Although the decision has been interpreted as progressive in the cryptocurrency world, the merits are yet to reflect on the country`s balance sheet.
Mounting bitcoin losses
Bukele wanted to build Bitcoin City, a tax-free haven running entirely on bitcoin. Both the new city and his regular BTC purchases were a statement of intent. The idea still exists, though very little has happened in the city’s construction.
A planned $1 billion bitcoin bond to finance energy and mining infrastructure has stalled. The bond, also aimed at buying even more bitcoin, was announced in November and initially scheduled for March.
According to Nayib Tracker, a website that tracks the president’s bitcoin buys, El Salvador is 57% down on its bitcoin bet. Since Sept. 2021, when Bukele started his bitcoin purchases, the country has acquired 2,381 BTC, at an average price of $45,000.
That’s a total of $107.2 million, but the portfolio is currently worth just $46.27 million. The purchases have not yet justified the decision by Nayib Bukele to go against warnings by the International Monetary Fund (IMF).
In January, the IMF wrote that “there are large risks associated with the use of bitcoin on financial stability, financial integrity, and consumer protection, as well as the associated fiscal contingent liabilities.”
Down but not out
Despite the warnings, Bukele insisted that he is taking his country on the right path. In other respects, like tourism, he has not fared as badly.
El Salvador`s tourism receipts are among the best in the post-pandemic era. According to the country’s Tourism Ministry, tourism spending has increased by 81% since the decline of the coronavirus.
World Bank statistics show that international tourist arrivals grew from 707,000 in 2020 to more than 1.2 million this year.
Despite the growth, rating agencies are convinced the country`s risk profile will deteriorate further if it continues down the cryptocurrency path.
On Sept. 15, Fitch Ratings downgraded El Salvador to CC from CCC, saying the country will likely default on foreign bond payments due early next year. The latest rating is nine times below BBB, which is the minimum rating needed to be able to qualify for investment-grade ratings.
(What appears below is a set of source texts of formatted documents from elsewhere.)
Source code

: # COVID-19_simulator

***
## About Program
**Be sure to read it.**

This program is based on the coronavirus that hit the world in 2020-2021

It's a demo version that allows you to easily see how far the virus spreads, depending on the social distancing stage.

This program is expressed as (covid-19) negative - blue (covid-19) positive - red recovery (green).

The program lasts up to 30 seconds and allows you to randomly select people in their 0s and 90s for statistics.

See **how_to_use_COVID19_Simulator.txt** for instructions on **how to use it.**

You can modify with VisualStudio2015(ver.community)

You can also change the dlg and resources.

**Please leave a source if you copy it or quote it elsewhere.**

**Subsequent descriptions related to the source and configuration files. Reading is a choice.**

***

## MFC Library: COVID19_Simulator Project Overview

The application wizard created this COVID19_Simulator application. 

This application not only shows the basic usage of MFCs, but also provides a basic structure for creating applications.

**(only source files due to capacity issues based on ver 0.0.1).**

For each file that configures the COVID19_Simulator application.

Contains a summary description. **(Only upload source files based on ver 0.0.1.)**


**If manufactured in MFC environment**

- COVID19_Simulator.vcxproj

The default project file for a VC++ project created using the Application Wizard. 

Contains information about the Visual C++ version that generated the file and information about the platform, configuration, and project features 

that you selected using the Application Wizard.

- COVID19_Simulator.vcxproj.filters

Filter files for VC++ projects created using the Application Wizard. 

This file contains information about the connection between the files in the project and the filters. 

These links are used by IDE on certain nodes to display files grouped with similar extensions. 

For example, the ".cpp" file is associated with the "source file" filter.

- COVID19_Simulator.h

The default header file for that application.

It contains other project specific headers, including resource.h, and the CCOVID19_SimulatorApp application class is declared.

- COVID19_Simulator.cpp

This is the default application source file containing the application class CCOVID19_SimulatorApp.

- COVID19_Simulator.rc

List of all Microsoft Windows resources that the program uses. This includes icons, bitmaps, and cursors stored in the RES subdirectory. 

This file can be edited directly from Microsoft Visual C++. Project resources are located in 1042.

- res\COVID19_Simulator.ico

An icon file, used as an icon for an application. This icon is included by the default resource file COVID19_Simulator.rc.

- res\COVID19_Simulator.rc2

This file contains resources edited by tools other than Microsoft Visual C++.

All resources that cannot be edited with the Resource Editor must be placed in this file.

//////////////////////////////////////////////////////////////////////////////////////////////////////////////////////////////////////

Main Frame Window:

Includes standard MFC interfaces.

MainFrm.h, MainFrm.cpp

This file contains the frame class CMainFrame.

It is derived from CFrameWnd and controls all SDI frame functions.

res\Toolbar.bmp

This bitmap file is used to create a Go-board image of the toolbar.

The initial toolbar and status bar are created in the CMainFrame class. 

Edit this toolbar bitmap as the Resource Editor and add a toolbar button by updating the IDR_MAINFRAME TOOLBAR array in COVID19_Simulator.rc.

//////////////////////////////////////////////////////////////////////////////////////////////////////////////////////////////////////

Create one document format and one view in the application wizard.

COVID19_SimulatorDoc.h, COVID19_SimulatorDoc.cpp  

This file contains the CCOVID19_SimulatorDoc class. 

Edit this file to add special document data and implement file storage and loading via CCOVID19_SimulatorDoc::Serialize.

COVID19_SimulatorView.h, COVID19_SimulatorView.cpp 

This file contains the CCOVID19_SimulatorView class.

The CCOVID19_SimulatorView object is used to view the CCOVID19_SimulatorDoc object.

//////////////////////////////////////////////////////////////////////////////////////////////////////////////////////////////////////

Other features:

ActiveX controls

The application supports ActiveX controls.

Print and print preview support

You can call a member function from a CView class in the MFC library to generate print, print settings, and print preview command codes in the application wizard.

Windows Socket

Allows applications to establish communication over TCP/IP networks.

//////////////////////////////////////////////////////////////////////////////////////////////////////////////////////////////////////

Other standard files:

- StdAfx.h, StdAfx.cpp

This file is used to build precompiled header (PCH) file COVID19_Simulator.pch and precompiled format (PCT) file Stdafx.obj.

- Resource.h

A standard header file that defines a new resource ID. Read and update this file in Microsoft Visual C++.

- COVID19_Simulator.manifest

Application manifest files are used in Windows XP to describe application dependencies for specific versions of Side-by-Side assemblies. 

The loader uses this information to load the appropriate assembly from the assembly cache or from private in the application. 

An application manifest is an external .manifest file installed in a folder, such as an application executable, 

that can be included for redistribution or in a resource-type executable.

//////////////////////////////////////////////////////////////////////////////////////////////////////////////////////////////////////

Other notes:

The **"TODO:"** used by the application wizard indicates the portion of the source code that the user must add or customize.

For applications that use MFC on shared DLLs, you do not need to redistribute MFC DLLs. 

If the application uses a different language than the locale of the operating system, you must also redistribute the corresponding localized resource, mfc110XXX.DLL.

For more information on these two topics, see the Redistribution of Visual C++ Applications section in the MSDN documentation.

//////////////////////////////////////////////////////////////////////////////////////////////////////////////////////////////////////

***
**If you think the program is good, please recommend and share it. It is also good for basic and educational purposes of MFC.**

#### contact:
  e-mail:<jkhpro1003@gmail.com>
“El Salvador’s tight fiscal and external liquidity positions and extremely constrained market access amid high fiscal financing needs and a large USD800 million external bond maturity in January 2023 make default of some sort probable,” the rating company said in a report.
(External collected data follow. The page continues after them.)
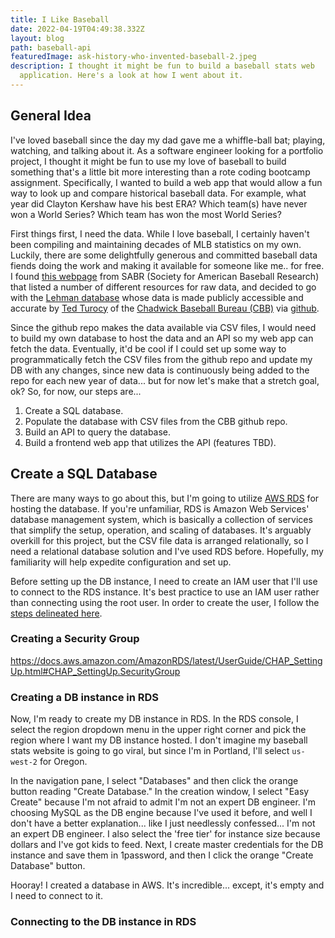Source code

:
 ```yaml
---
title: I Like Baseball
date: 2022-04-19T04:49:38.332Z
layout: blog
path: baseball-api
featuredImage: ask-history-who-invented-baseball-2.jpeg
description: I thought it might be fun to build a baseball stats web
  application. Here's a look at how I went about it.
---
```

## General Idea

I've loved baseball since the day my dad gave me a whiffle-ball bat; playing, watching, and talking about it. As a software engineer looking for a portfolio project, I thought it might be fun to use my love of baseball to build something that's a little bit more interesting than a rote coding bootcamp assignment. Specifically, I wanted to build a web app that would allow a fun way to look up and compare historical baseball data. For example, what year did Clayton Kershaw have his best ERA? Which team(s) have never won a World Series? Which team has won the most World Series?

First things first, I need the data. While I love baseball, I certainly haven't been compiling and maintaining decades of MLB statistics on my own. Luckily, there are some delightfully generous and committed baseball data fiends doing the work and making it available for someone like me.. for free. I found [this webpage](https://sabr.org/sabermetrics/data) from SABR (Society for American Baseball Research) that listed a number of different resources for raw data, and decided to go with the [Lehman database](https://www.seanlahman.com/baseball-archive/statistics) whose data is made publicly accessible and accurate by [Ted Turocy](https://twitter.com/theodoreturocy) of the [Chadwick Baseball Bureau (CBB)](http://www.chadwick-bureau.com/) via [github](https://github.com/chadwickbureau/baseballdatabank).

Since the github repo makes the data available via CSV files, I would need to build my own database to host the data and an API so my web app can fetch the data. Eventually, it'd be cool if I could set up some way to programmatically fetch the CSV files from the github repo and update my DB with any changes, since new data is continuously being added to the repo for each new year of data... but for now let's make that a stretch goal, ok? So, for now, our steps are...

1. Create a SQL database.
2. Populate the database with CSV files from the CBB github repo.
3. Build an API to query the database.
4. Build a frontend web app that utilizes the API (features TBD).

## Create a SQL Database

There are many ways to go about this, but I'm going to utilize [AWS RDS](https://aws.amazon.com/rds/) for hosting the database. If you're unfamiliar, RDS is Amazon Web Services' database management system, which is basically a collection of services that simplify the setup, operation, and scaling of databases. It's arguably overkill for this project, but the CSV file data is arranged relationally, so I need a relational database solution and I've used RDS before. Hopefully, my familiarity will help expedite configuration and set up.

Before setting up the DB instance, I need to create an IAM user that I'll use to connect to the RDS instance. It's best practice to use an IAM user rather than connecting using the root user. In order to create the user, I follow the [steps delineated here](https://docs.aws.amazon.com/AmazonRDS/latest/UserGuide/CHAP_SettingUp.html).

### Creating a Security Group

https://docs.aws.amazon.com/AmazonRDS/latest/UserGuide/CHAP_SettingUp.html#CHAP_SettingUp.SecurityGroup

### Creating a DB instance in RDS

Now, I'm ready to create my DB instance in RDS. In the RDS console, I select the region dropdown menu in the upper right corner and pick the region where I want my DB instance hosted. I don't imagine my baseball stats website is going to go viral, but since I'm in Portland, I'll select `us-west-2` for Oregon. 

In the navigation pane, I select "Databases" and then click the orange button reading "Create Database." In the creation window, I select "Easy Create" because I'm not afraid to admit I'm not an expert DB engineer. I'm choosing MySQL as the DB engine because I've used it before, and well I don't have a better explanation... like I just needlessly confessed... I'm not an expert DB engineer. I also select the 'free tier' for instance size because dollars and I've got kids to feed.  Next, I create master credentials for the DB instance and save them in 1password, and then I click the orange "Create Database" button.

Hooray! I created a database in AWS. It's incredible... except, it's empty and I need to connect to it.

### Connecting to the DB instance in RDS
Moody’s, another rating company, blamed the potential default on bitcoin adoption. It said in January “policy differences related to the government’s embrace of bitcoin had lowered the probability” of the IMF extending a $1.3 billion loan to El Salvador.
President Bukele hoped to use that money to pay the upcoming bond maturity. El Salvador has been negotiating for a deal with the IMF since March 2021.
Bukele seeks second term
Despite the global misgivings over his leadership style and economic decisions, 40-year-old Bukele remains highly popular in the Central American country.
Ever since taking office on Jun. 1, 2019, Bukele`s popularity has not gone below 75%. A recent public rating survey done by Cid Gallup showed that his ratings are going up and they currently stand at 86%, making him the most popular president in Latin America.
Bukele has expressed the intention of running for a second term as the country`s president, after his current term, which runs out in 2024.
He hopes that public sentiment remains on his side and that at some point, the bitcoin market stops the downward spiral and picks up.